_PROVIDED RECORDS_
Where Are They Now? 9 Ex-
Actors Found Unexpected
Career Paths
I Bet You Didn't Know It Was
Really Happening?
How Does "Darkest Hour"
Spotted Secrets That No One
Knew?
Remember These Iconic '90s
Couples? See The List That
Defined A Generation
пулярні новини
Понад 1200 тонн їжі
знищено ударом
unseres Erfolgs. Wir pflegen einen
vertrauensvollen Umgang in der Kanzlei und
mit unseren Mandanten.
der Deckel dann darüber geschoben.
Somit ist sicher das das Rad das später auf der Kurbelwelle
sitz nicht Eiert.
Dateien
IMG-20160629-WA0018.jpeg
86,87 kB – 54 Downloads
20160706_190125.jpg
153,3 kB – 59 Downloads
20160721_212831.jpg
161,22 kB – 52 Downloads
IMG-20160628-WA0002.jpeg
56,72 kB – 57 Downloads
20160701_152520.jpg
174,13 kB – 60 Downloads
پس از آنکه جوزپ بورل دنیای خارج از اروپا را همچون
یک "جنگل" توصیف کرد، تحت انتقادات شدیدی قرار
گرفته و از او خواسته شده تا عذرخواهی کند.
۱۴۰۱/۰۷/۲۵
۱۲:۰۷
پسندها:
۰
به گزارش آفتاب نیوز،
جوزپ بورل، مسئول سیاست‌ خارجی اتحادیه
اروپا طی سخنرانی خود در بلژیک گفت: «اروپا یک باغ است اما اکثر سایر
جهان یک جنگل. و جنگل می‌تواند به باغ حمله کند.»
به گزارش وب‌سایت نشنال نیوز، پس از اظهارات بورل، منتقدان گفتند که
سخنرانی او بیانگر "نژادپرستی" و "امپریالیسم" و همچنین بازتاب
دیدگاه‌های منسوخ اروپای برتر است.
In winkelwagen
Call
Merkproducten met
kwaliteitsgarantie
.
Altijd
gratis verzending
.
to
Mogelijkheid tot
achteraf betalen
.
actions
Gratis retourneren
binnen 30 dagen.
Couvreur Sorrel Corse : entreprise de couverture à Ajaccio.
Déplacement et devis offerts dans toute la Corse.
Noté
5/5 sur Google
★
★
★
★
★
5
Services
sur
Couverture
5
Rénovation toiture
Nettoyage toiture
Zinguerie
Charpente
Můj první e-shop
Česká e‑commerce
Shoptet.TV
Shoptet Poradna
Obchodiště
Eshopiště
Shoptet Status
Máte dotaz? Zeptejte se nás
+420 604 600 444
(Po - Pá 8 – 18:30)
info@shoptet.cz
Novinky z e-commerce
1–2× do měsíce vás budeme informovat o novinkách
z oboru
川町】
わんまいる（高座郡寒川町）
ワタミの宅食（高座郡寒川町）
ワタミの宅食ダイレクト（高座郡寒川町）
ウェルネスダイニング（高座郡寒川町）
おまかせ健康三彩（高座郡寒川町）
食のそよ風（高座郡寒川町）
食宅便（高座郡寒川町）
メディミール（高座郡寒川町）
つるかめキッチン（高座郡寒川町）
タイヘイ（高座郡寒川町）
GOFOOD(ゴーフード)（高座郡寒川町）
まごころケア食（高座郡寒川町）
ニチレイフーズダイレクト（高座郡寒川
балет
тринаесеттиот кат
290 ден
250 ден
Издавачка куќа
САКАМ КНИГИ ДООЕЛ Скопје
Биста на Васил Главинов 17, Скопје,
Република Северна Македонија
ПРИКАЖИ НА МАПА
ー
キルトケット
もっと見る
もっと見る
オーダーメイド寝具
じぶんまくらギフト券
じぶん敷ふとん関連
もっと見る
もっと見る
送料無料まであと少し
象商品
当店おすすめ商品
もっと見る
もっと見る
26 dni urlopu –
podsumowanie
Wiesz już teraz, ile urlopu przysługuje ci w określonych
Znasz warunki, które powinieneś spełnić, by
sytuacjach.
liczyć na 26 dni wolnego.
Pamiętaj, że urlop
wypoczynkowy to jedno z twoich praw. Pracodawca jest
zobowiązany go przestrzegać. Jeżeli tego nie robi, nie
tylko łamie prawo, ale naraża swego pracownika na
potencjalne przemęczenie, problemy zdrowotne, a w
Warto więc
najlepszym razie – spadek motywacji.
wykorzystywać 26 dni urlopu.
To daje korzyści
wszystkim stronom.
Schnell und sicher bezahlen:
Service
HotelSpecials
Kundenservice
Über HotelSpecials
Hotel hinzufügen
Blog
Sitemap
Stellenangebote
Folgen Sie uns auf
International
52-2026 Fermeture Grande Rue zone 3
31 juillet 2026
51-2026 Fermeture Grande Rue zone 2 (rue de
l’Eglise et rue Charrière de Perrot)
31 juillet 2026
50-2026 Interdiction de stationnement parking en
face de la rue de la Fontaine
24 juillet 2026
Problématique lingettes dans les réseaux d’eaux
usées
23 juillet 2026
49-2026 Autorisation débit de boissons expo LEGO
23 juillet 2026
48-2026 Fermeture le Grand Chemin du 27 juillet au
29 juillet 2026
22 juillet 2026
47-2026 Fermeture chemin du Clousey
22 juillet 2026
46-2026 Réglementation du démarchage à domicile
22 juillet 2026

_HOW TO COMPLETE THIS TASK_
Copy the lines that hold the word "نیوز". Take them from the records above.

_EXERCISE ANSWER_
به گزارش آفتاب نیوز،
به گزارش وب‌سایت نشنال نیوز، پس از اظهارات بورل، منتقدان گفتند که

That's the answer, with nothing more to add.